Question

A cannon fires a projectile as shown in the figure below. The dashed line shows the trajectory in the absence of gravity. The points M , N, O and P correspond to time t= 1s, 2s and 3s respectively. The length of X, Y and Z respectively are:

a)5m, 10m 15m
b)10m, 40m, 90m
c)5m, 20m, 45m
d)10m, 20m, 30m

Answer 1

In the above figure the dotted line indicates the path traversed by the cannon ball in the absence of gravity and the curved path represents the path traversed in the presence of gravity. The height attained by the ball in either case depends on the initial vertical component of velocity. Hence using Newton’s second kinematic equation we will determine the distance X, Y and Z by taking the difference in the vertical distance between the cannon balls along two different paths.
Formula used:
$S=Ut+\dfrac{1}{2}a{{t}^{2}}$

Complete answer:
Let us say the cannonball is fired at initial velocity U. At any of instant time t the distance(S) covered by the ball under acceleration ‘a ‘is given by,
$S=Ut+\dfrac{1}{2}g{{t}^{2}}$
Let us say the ball is projected with initial velocity $USin\theta$ where $\theta$ is the angle between the initial velocity with respect to ground. Hence the vertical distance (${{S}_{g}}$) covered by the ball in the presence of acceleration due to gravity(g),
${{S}_{g}}=USin\theta t-\dfrac{1}{2}g{{t}^{2}}$
The vertical distance(${{S}_{0}}$ ) covered by the ball in the absence of gravity is equal to,
$\begin{aligned} & {{S}_{0}}=USin\theta t+\dfrac{1}{2}0{{t}^{2}} \\\ & \Rightarrow {{S}_{0}}=USin\theta t \\\ \end{aligned}$
Hence the distance between the same ball along two different paths at different instant of time i.e.

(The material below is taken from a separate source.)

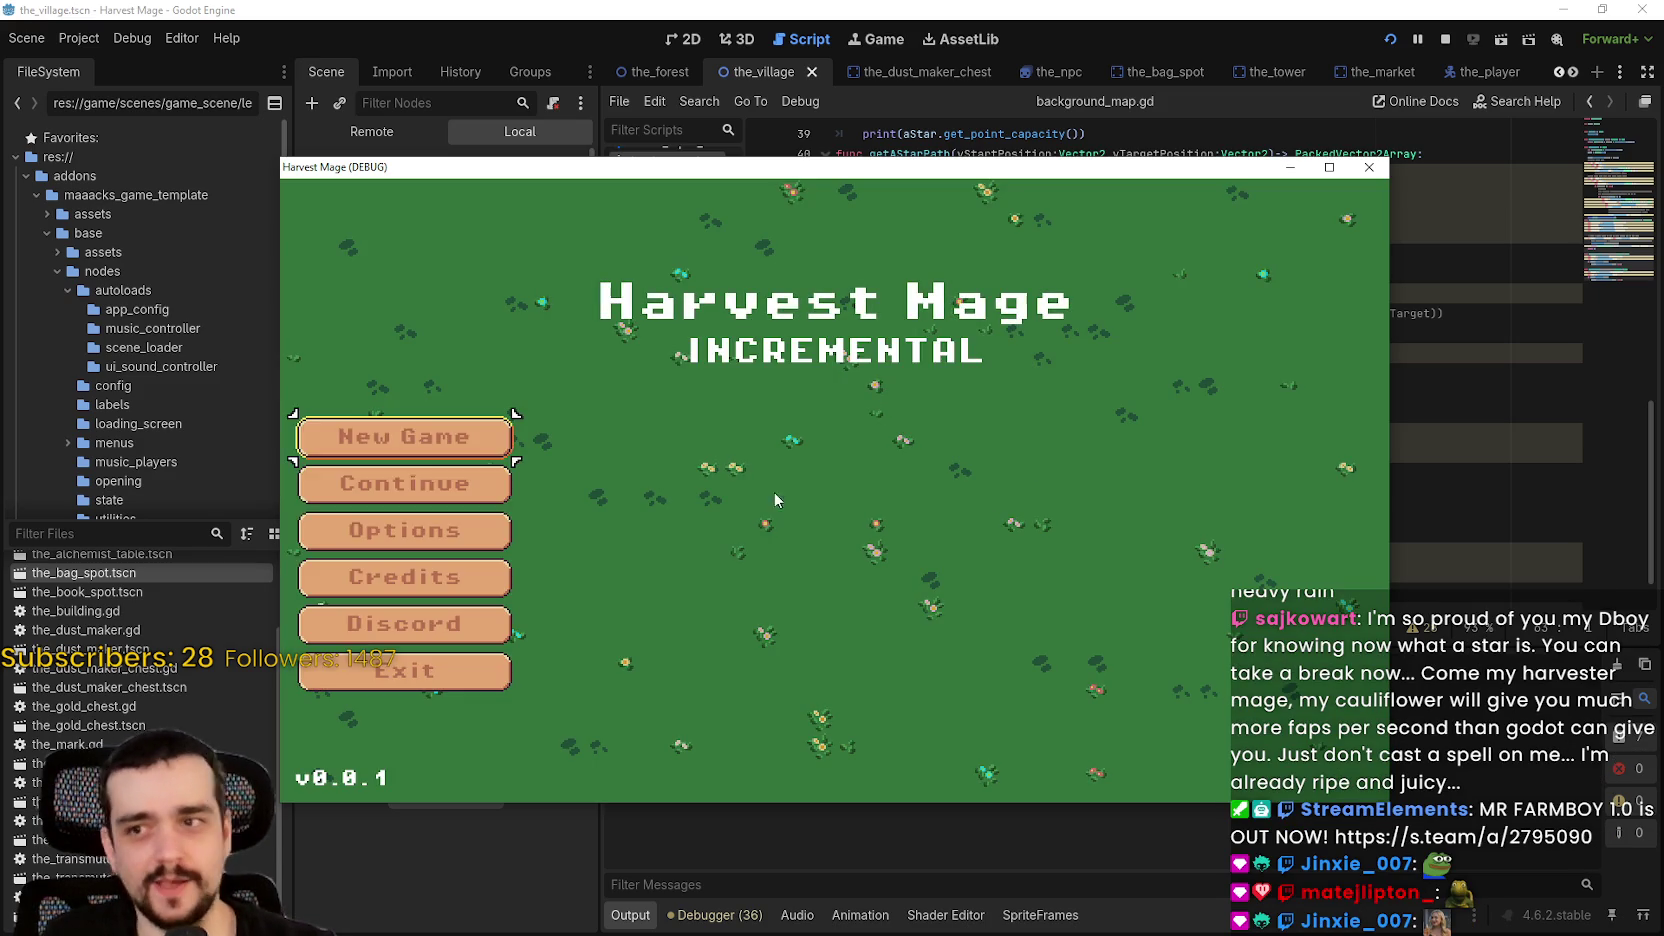
- Enter the village in a maximized window and walk the player back and forth along the east path
{"action": "left_click", "coordinate": [494, 484]}
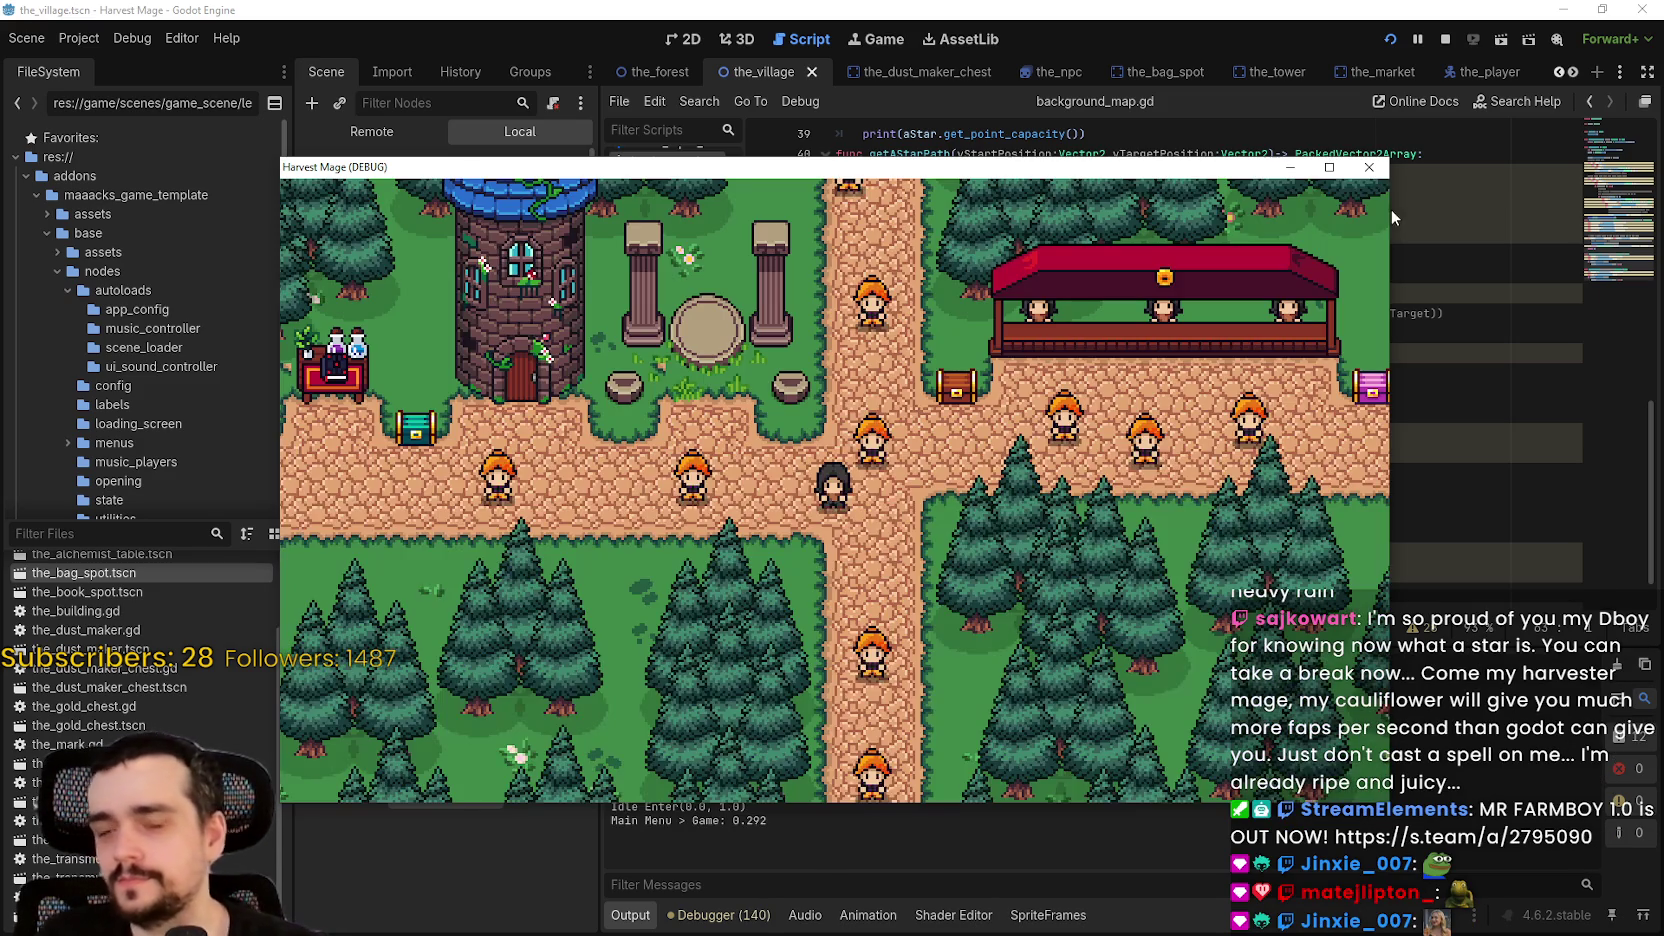
{"action": "left_click", "coordinate": [1329, 167]}
{"action": "key", "text": "a"}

D(t)
is given by,
$\begin{aligned} & D(t)={{S}_{0}}-{{S}_{g}}=USin\theta t-USin\theta t-\dfrac{1}{2}g{{t}^{2}} \\\ & D(t)=-\dfrac{1}{2}g{{t}^{2}} \\\ & At\text{ t=1s, }D(1)=X \\\ & \Rightarrow X=\dfrac{1}{2}10{{(1)}^{2}}=5m \\\ & At\text{ t=2s, }D(2)=Y \\\ & \Rightarrow Y=\dfrac{1}{2}10{{(2)}^{2}}=20m \\\ & At\text{ t=3s, }D(3)=Z \\\ & \Rightarrow Y=\dfrac{1}{2}10{{(3)}^{2}}=45m \\\ \end{aligned}$

Hence the correct answer of the above question is option c.

Note:
It is to be noted that the horizontal component of the initial velocity remains constant in both the above cases. Hence the two balls along different paths remain along the same vertical line at any instant of height. It is also to be noted that the above scenario only holds true in vacuum.